Çoğu kez sarayda yaşayan sadece kadınlara özel bir bölüm olduğu sanılsa da bu doğru değildir. Gerçekte Harem, yani resmî ismiyle Harem-i Hümayun, padişahın kendisi, ailesi ve onlara bağlı çalışan hizmet sınıfının yani cariyelerin gündelik yaşantısının geçtiği bölümü ifade eder. Bu alan için kullanılan doğru tabirlerden biri de “Mutluluk yuvası” anlamına gelen Darüssaade’dir; fakat “Harem” ifadesinin kullanımı daha yaygın ve yerleşik olmuştur.
Harem ifadesi, Akadça “örtmek, gizlemek, esirgemek; ayırmak” anlamlarıyla karşılığını bulan “haramu(m)” kelimesinden gelmekte. Ayrıca Arapçada da “korunan, mukaddes ve muhterem olan şey ya da nesne” anlamında kullanılmakta. Bu anlamlarına da bakıldığında teşkilat yapısı olarak dış dünyaya, Mabeyn-I Hümayun’la kıyaslandığında görece kapalı, özel bir bölgeyi ifade ettiği anlaşılmakta. Hatta yalnızca sarayda değil klasik Osmanlı Türk evinde de aileye özel olarak ayrılan, kadınların yabancı erkeklerle karşılaşmayacağı şekilde planlanan mimari alanlara da harem deniliyordu.
Doğası itibari ile dışa kapalı olan bu bölümün mimarisi de buna uygun bir şekilde tasarlanmıştır. Harem’le dış dünya arasında görsel bir “mesafe” konulması, erişimin de sadece hanedan ailesi ve çalışanlara açık olması nedeni ile bu bölüm hep ilgi ve merak konusu olmuştur. Osmanlı kaynaklarında da hakkında yeteri kadar bilgi verilmeyen harem ile ilgili bazı yanlış algılar yerleşmiştir. “Cariye kelimesi haremdeki hizmetli kadınların genel unvanı idi. Dolayısıyla Valide Sultan ve Kadın efendilerin de cariyeleri vardı. Ancak zamanla sadece padişahların cariyesi olur gibi hatalı bir algı oluşmuştur.

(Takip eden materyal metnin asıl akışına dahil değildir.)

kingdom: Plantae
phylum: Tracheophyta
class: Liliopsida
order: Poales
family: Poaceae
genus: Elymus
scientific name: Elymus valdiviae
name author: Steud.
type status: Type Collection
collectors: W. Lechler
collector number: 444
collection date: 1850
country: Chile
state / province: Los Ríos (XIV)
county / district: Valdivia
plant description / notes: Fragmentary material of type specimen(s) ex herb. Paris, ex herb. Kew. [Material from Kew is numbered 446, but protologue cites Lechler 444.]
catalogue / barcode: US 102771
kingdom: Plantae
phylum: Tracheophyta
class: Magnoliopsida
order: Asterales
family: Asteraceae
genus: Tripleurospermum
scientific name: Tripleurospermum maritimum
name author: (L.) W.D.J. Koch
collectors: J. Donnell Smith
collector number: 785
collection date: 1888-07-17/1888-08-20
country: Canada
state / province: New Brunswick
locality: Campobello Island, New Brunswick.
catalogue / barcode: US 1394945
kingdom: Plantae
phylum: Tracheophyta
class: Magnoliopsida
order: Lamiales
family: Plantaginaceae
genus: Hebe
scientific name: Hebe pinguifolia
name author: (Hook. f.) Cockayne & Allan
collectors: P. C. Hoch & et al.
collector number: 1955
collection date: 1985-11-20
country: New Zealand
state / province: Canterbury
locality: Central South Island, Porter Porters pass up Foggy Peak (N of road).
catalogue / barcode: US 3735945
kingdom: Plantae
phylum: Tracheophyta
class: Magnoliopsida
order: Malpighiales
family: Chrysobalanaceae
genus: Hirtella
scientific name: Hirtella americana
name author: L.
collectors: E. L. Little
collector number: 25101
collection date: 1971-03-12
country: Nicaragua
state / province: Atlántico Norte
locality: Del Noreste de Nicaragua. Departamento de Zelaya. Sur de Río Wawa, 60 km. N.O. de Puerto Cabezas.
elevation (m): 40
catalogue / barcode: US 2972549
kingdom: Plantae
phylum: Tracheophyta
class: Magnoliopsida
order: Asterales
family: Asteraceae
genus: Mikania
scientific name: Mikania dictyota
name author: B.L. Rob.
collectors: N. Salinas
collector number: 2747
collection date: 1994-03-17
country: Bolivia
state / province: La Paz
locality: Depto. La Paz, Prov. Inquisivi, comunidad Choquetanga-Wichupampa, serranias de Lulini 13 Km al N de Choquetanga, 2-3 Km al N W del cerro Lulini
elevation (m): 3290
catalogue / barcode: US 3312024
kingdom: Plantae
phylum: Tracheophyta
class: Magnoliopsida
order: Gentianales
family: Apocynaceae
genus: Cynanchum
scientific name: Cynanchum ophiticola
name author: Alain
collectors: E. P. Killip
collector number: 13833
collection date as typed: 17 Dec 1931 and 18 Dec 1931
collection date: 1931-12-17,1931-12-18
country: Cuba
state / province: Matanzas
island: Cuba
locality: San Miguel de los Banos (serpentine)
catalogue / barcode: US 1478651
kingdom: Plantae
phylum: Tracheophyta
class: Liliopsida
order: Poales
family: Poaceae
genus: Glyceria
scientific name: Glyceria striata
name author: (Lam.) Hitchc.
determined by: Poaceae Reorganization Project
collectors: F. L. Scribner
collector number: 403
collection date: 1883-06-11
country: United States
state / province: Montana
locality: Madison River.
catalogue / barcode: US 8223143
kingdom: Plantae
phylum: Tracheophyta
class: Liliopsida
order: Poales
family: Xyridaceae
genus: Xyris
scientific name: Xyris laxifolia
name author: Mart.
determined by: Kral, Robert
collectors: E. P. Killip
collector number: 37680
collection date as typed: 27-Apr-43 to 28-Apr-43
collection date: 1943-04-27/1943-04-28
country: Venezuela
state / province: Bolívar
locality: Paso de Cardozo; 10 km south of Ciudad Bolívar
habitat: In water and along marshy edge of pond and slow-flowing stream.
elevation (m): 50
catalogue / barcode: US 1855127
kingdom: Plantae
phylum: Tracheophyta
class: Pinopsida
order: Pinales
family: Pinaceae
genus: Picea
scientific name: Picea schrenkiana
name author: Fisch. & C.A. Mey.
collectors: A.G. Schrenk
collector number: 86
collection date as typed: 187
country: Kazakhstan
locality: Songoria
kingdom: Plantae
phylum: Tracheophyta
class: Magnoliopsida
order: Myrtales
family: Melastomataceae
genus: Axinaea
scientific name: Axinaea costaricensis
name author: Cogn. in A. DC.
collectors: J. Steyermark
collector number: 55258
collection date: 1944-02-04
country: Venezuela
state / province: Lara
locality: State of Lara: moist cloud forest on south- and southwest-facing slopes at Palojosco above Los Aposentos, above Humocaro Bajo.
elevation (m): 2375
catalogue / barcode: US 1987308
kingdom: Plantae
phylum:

18. yüzyıldan itibaren hareme olan ilgi ve merak artmış, harem üzerine çalışmalar yoğunlaşmıştır. Fakat harem teşkilatının kapalılığı ve gizliliği, araştırmaların eksik bilgilere dayanmasına ve yorumların rivayetlerle sınırlı kalmasına sebep olurken; Batı’da artan ilgiye paralel olarak üretilen ve ticari olarak da karşılık bulan sanatsal eserler gerçek Harem yerine gerçekle bağı kopuk hayali bir harem oluşumuna yol açmıştır.